President Vivien Whyte attended the General Assembly of the European Land Registry Association (ELRA) that took place in Brussels on 30 November 2018.
The event included a very interesting discussion on the nature of land registry data, moderated by Professor Teresa Rodriguez de las Heras of the University Carlos III (Madrid), a représentative from the European Commission and representatives from land registries in Portugal, Ireland and the Netherlands. The intricate nature of land registry data, combining personal and nonpersonal data, gives rise to numerous issues when considering the new GDPR regulation. Free movement of data has to be balanced with lawfulness of data usage. As such, a middle ground needs to be found between an open-data system and a controlled access system, defining a data access model that would give the opportunity to filter.
Blockchain was also discussed in the light of the 2016 and 2017 crisis that, according to the speakers revealed the insufficiency of such technology. Institutional technology was mentioned as a way to avoid, correct and punish abuses by controlling platforms. It was also pointed out that only the State may ultimately protect the general interest, as they do when operating land registries.

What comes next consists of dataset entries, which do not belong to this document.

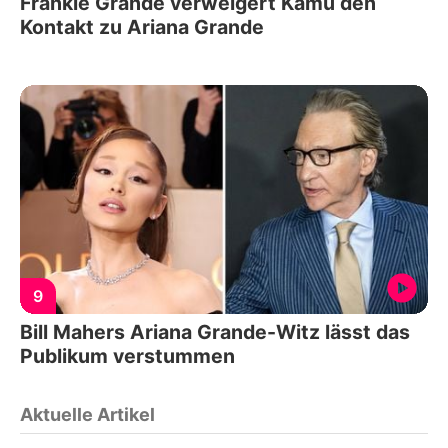
Frankie Grande verweigert Kamu den
Kontakt zu Ariana Grande
9
Bill Mahers Ariana Grande-Witz lässt das
Publikum verstummen
Aktuelle Artikel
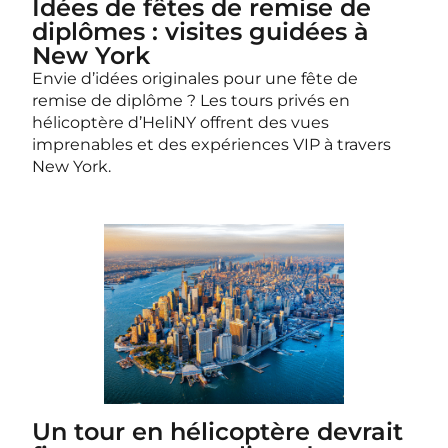
Idées de fêtes de remise de
diplômes : visites guidées à
New York
Envie d’idées originales pour une fête de
remise de diplôme ? Les tours privés en
hélicoptère d’HeliNY offrent des vues
imprenables et des expériences VIP à travers
New York.
Un tour en hélicoptère devrait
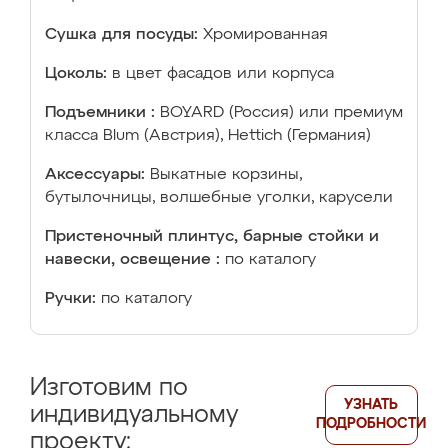
Сушка для посуды:
Хромированная
Цоколь:
в цвет фасадов или корпуса
Подъемники :
BOYARD (Россия) или премиум
класса Blum (Австрия), Hettich (Германия)
Аксессуары:
Выкатные корзины,
бутылочницы, волшебные уголки, карусели
Пристеночный плинтус, барные стойки и
навески, освещение :
по каталогу
Ручки:
по каталогу
Изготовим по
УЗНАТЬ
индивидуальному
ПОДРОБНОСТИ
проекту:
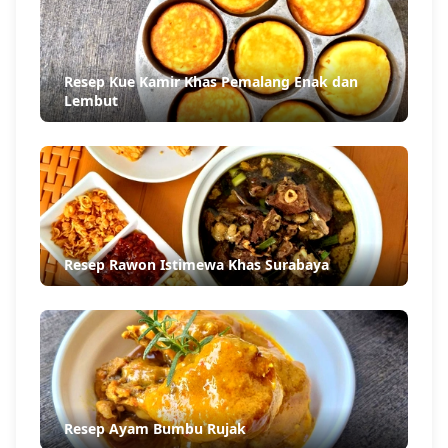
Resep Kue Kamir Khas Pemalang Enak dan
Lembut
Resep Rawon Istimewa Khas Surabaya
Resep Ayam Bumbu Rujak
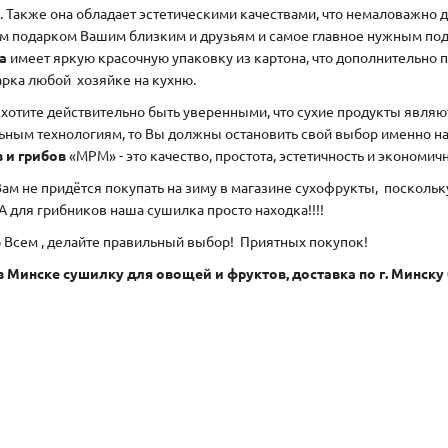
. Также она обладает эстетическими качествами, что немаловажно 
м подарком Вашим близким и друзьям и самое главное нужным под
ка
имеет яркую красочную упаковку из картона, что дополнительно 
арка любой
хозяйке на кухню.
 хотите действительно быть уверенными, что сухие продукты явля
ьным технологиям, то Вы должны остановить свой выбор именно 
 и грибов
«МРМ» - это качество, простота, эстетичность и экономичн
Вам не придётся покупать на зиму в магазине сухофрукты,
поскольку
А для грибников наша сушилка просто находка!!!!
 Всем , делайте правильный выбор!
Приятных покупок!
в Минске сушилку для овощей и фруктов, доставка по г. Минску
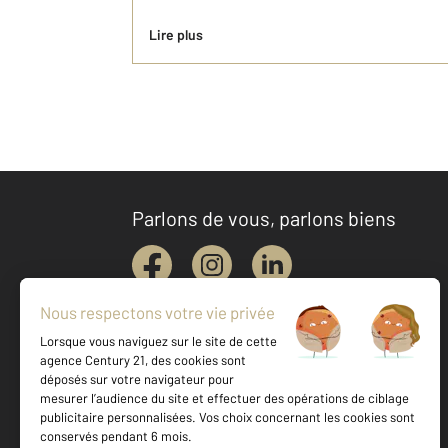
Lire plus
Parlons de vous, parlons biens
Votre agence est notée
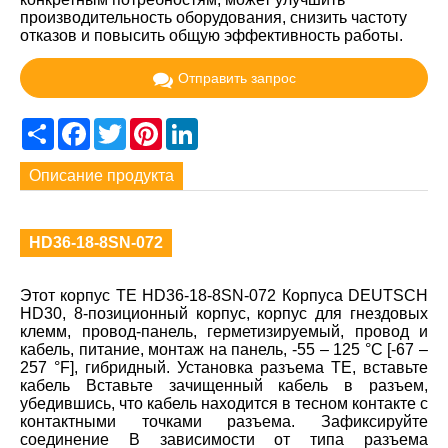
производительность оборудования, снизить частоту
отказов и повысить общую эффективность работы.
Отправить запрос
Share
Facebook
Twitter
Pinterest
LinkedIn
Описание продукта
HD36-18-8SN-072
Этот корпус TE HD36-18-8SN-072 Корпуса DEUTSCH
HD30, 8-позиционный корпус, корпус для гнездовых
клемм, провод-панель, герметизируемый, провод и
кабель, питание, монтаж на панель, -55 – 125 °C [-67 –
257 °F], гибридный. Установка разъема TE, вставьте
кабель Вставьте зачищенный кабель в разъем,
убедившись, что кабель находится в тесном контакте с
контактными точками разъема. Зафиксируйте
соединение В зависимости от типа разъема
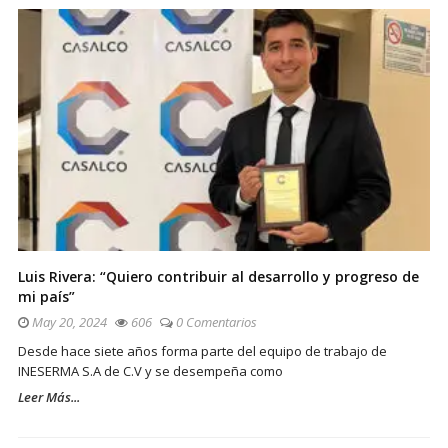
Luis Rivera: “Quiero contribuir al desarrollo y progreso de
mi país”
May 20, 2024
606
0 Comentarios
Desde hace siete años forma parte del equipo de trabajo de
INESERMA S.A de C.V y se desempeña como
Leer Más...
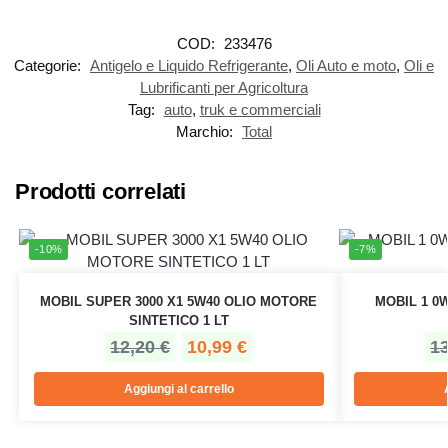
COD:
233476
Categorie:
Antigelo e Liquido Refrigerante
,
Oli Auto e moto
,
Oli e
Lubrificanti per Agricoltura
Tag:
auto
,
truk e commerciali
Marchio:
Total
Prodotti correlati
-10%
-7%
MOBIL SUPER 3000 X1 5W40 OLIO MOTORE
MOBIL 1 0
SINTETICO 1 LT
12,20
€
10,99
€
1
Aggiungi al carrello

Among other topics, the situation of the Greek land registry raised much concern as this ancient institution (dating back to the formation of the Greek State and forming part of the judiciary for over a century) was scrapped and replaced with a public cadastral agency. This new agency, attached to the Ministry of Environment, has absorbed all land registries and took over land registration in the country. However, due to lack of resources and numerous errors in the cadastre data, land registrars are now focusing on re-registering the data in the new system. The Supreme Court has recently ruled that no cadastral process can be considered as closed and the Government has announced that half of the rights are liable to be challenged. Legal certainty is severely jeopardised, there is an enormous rise of bureaucracy and litigation and extreme costs for a slim progress of mapping.
ELRA also welcomed a new Member, Slovakia, and presented an analysis and preliminary conclusions of the IMOLA project.